In the Quinnipiac data, 58 percent of the women were behind Harris, while only 37 percent backed Trump. It was a nearly direct reversal among men, 57 percent of whom backed Trump compared to Harris’ 39 percent.
Among the poll’s general pool of likely voters, Harris was up by only two percentage points nationally, and that was when presidential candidates from outside the two major political parties were specifically named to survey participants. When only Harris and Trump were named, she was up by just one percent — which, in polling terms, means the two were essentially tied.

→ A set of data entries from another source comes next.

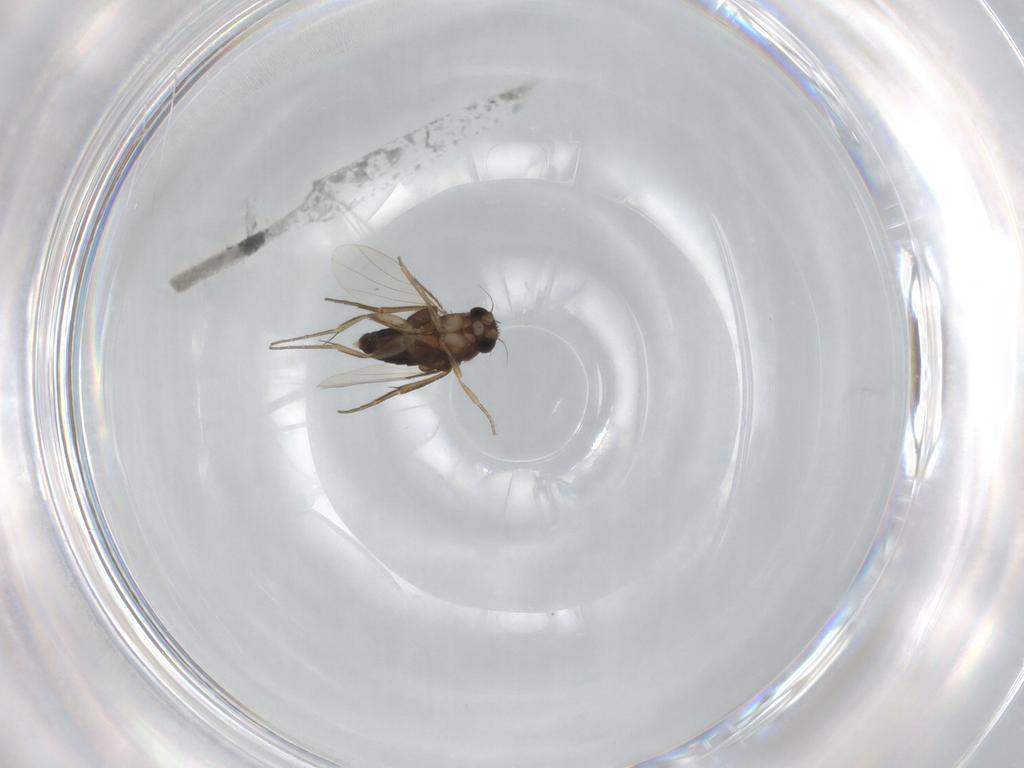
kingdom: Animalia
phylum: Arthropoda
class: Insecta
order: Diptera
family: Phoridae
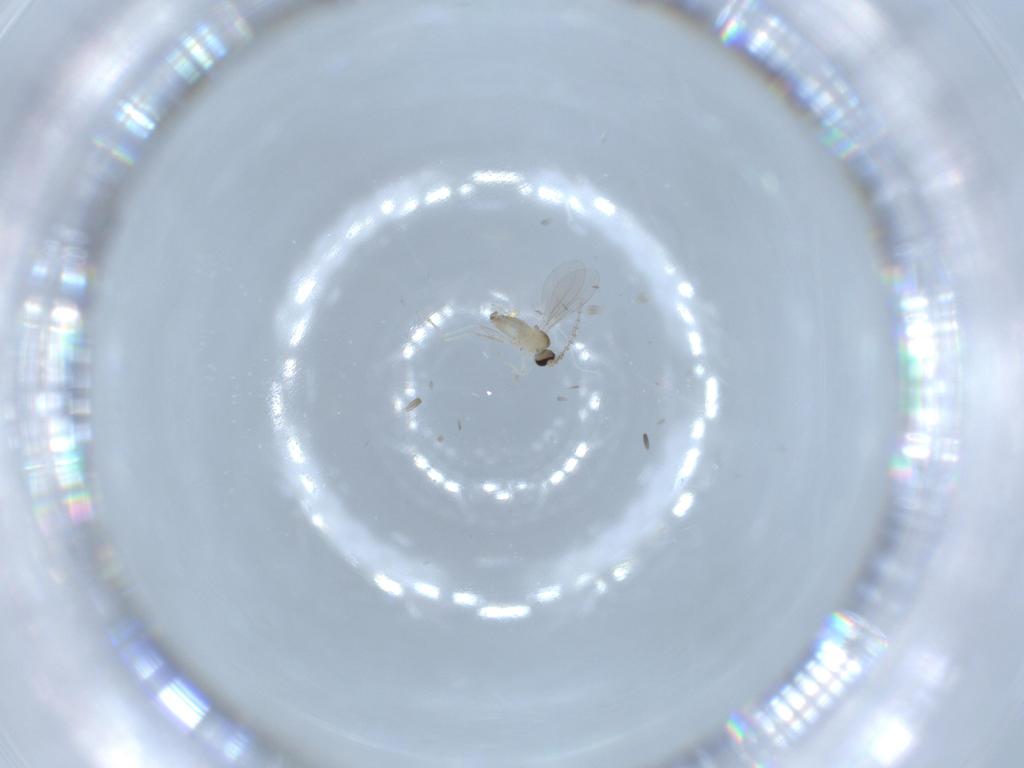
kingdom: Animalia
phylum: Arthropoda
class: Insecta
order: Diptera
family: Cecidomyiidae
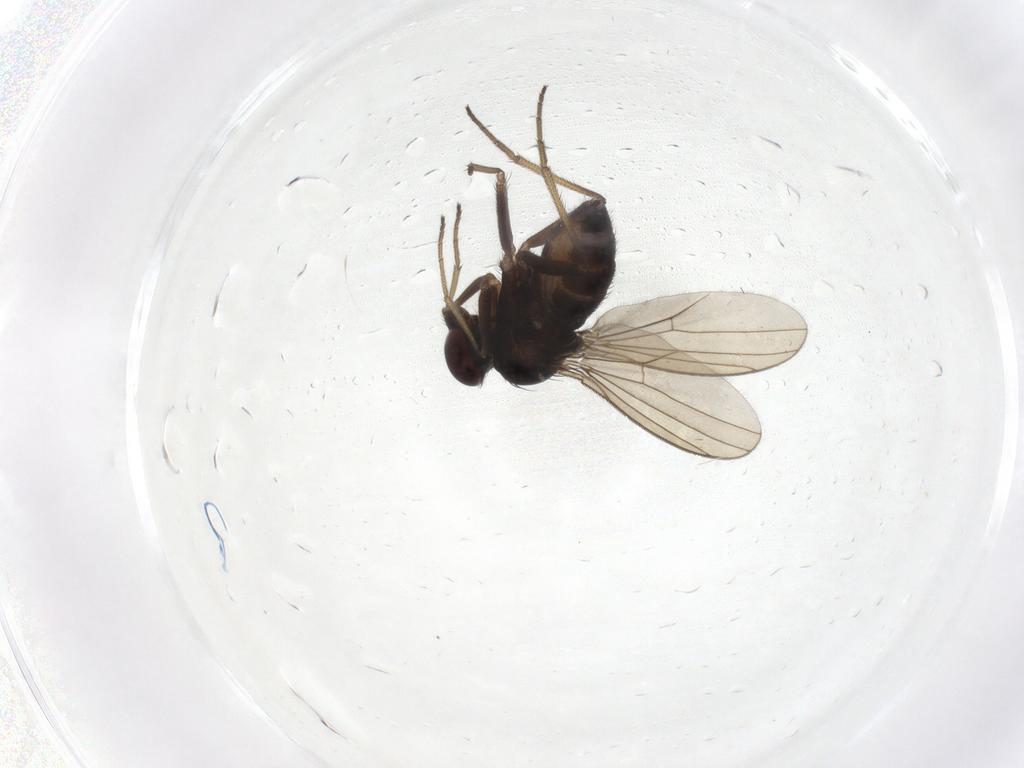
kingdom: Animalia
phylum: Arthropoda
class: Insecta
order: Diptera
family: Dolichopodidae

The leading margin for Harris among women in this poll is actually larger than the margin by which Democratic candidate Joe Biden was victorious among women in the 2020 presidential race, according to exit polling of that election from Edison Research. Those pollsters found Biden up among women by 15 percent. And similar in general terms to the gender difference here, Trump led among men by eight.
Now, Harris and Trump are on track for a general election debate next month with ABC News, which — assuming it actually moves forward — will come on the heels of substantial uncertainty about whether and how it would unfold at all. Most recently, the Harris and Trump teams have been at apparent odds over whether the candidates’ microphones would be left active when it’s not their turn to speak. Harris’ team was in favor of doing so. It’s Trump himself who sent a 2020 election debate off the rails with incessant interruptions.
Harris “wants the American people to see an unfettered Donald Trump, because that’s what we’re going to get if he becomes president again,” Harris campaign advisor Ian Sams recently stated.